As we have grappled with this issue over the last few years, the wisdom and prescience of Senator Mitchell's words in 1996 have been continuously validated - the decommissioning of mindsets is as important as the decommissioning of weapons. What we have been patiently and incrementally doing over several years is creating a context which allows us to decommission the mindsets of those who regarded violence as a legitimate instrument for pursuing ones political objectives, on the one hand, and on the other, those who sought to maintain supremacy under a guise of partnership. The decommissioning of the mindsets was a prior condition of the decommissioning of the weapons. The necessary context was, of course, the Good Friday Agreement and its full and total implementation. Over the past few years, the Governments and the pro-Agreement parties have devoted literally thousands of hours of dialogue and negotiation to achieve that context. The Taoiseach and Prime Minister Blair have made a huge personal investment of time and energy in pursuing the task. The Secretary of State, Dr. Reid, has done herculean work in advancing matters, particularly on the policing issue where great progress has been made in recent weeks. The leaders of all of the pro-Agreement parties have stretched themselves and their constituencies again and again in order to facilitate progress. John Hume, Seamus Mallon, Mark Durkan, David Trimble, Reg Empey, Gerry Adams and Martin McGuinness all deserve immense credit for their political courage and stamina. The leaders of the smaller parties in the Assembly, including the Alliance, the Northern Ireland Womens Coalition and the PUP were also very helpful in creating a climate of support for the context we were seeking to achieve.

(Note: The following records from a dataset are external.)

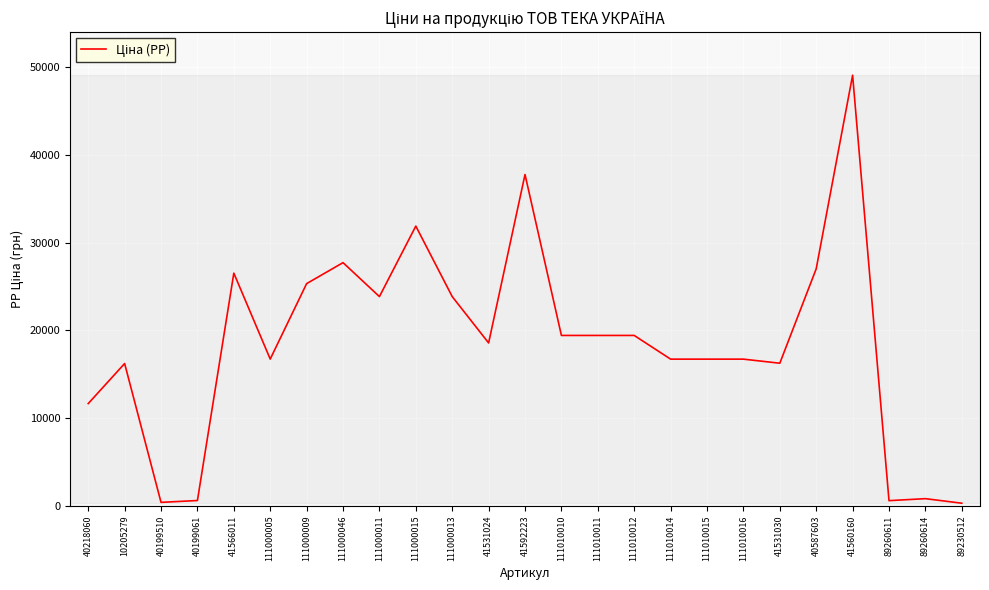

The value at 111000013 is 23861. True or false?

True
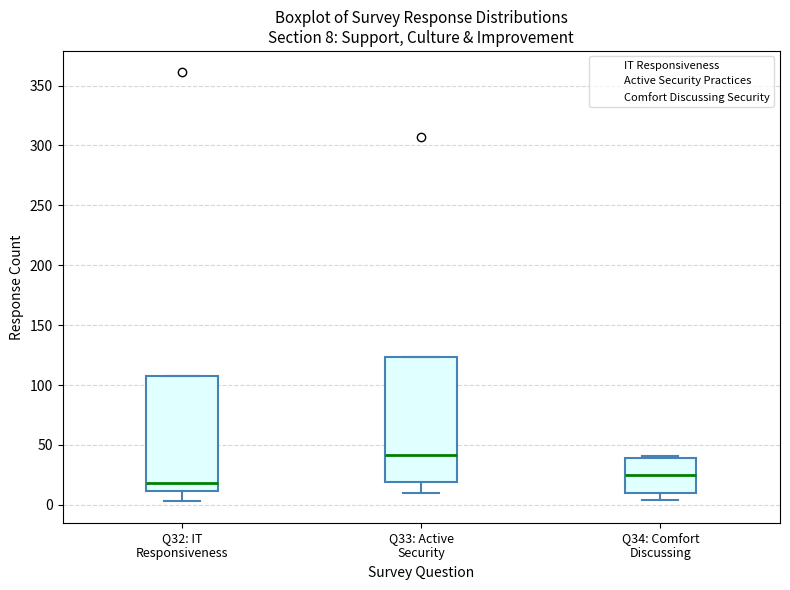

Which box has the highest median line?

Q33: Active Security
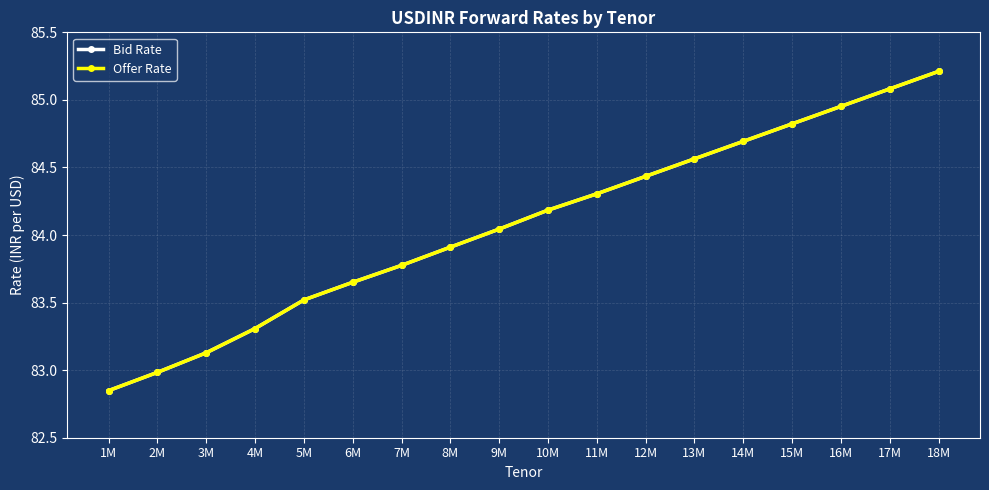

At which category does the chart reach its minimum across all series?

1M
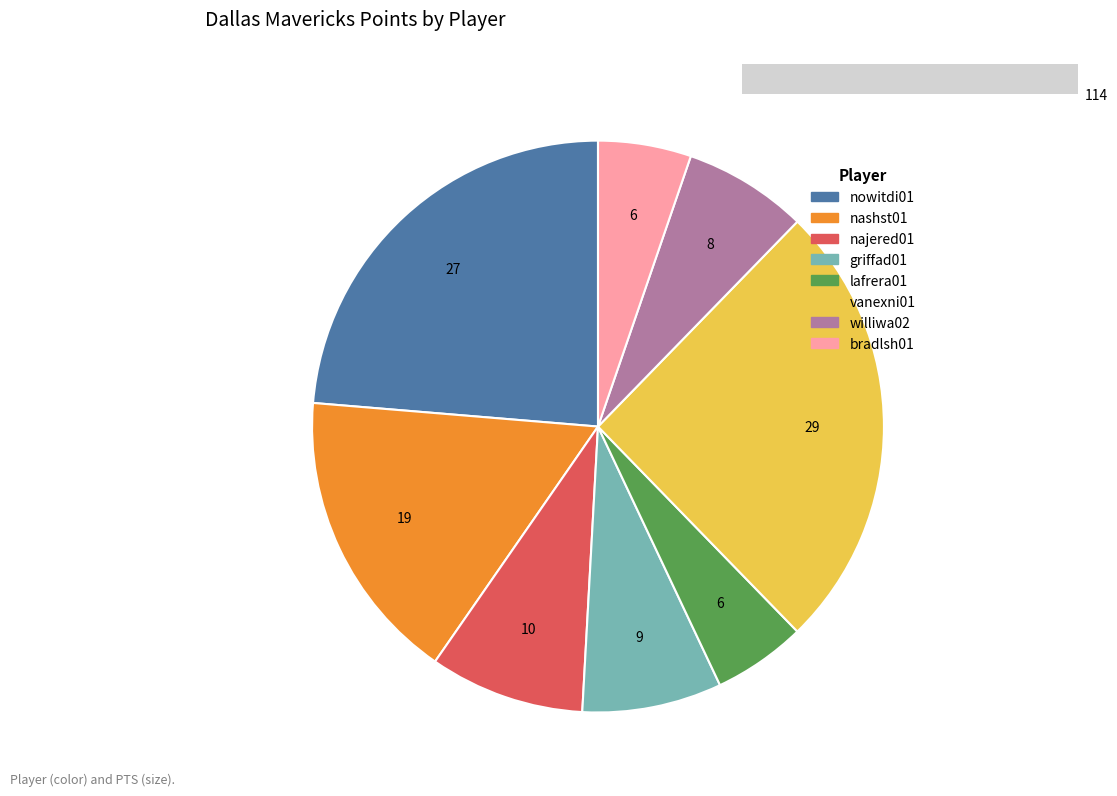

Do bradlsh01 and nashst01 together represent more than half of the pie?

No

The required context was, I believe, finally brought to fruition with the publication on 1 August, following the talks at Weston Park, of the two Governments' proposals on addressing the outstanding issues from the Good Friday Agreement - putting arms beyond use, normalising security arrangements on the ground in Northern Ireland, establishing a policing service that attracts and sustains cross-community support and ensuring the stability and inclusive operation of the Agreement's political institutions. Yesterday's developments provides the catalyst which allows us to fully deliver on all of those outstanding dimensions to the Agreement.
Ceann Comhairle, as I have indicated the events of yesterday would not have been possible without militant republicanism acquiring the vision and the generosity to stretch itself for the public good, without the creation of a political context which enabled that shift and without the various political leaders on these islands who repeatedly took risks. Neither would it have been possible without the professionalism, integrity and endurance of General John de Chastelain and his colleagues on the Independent International Commission on Decommissioning. The international community has been an immense resource to the peace process over the last decade. In the IICD, we have been able to draw on the best and the brightest from Canada, the US and Finland to break the impasse on the most difficult issue in the process.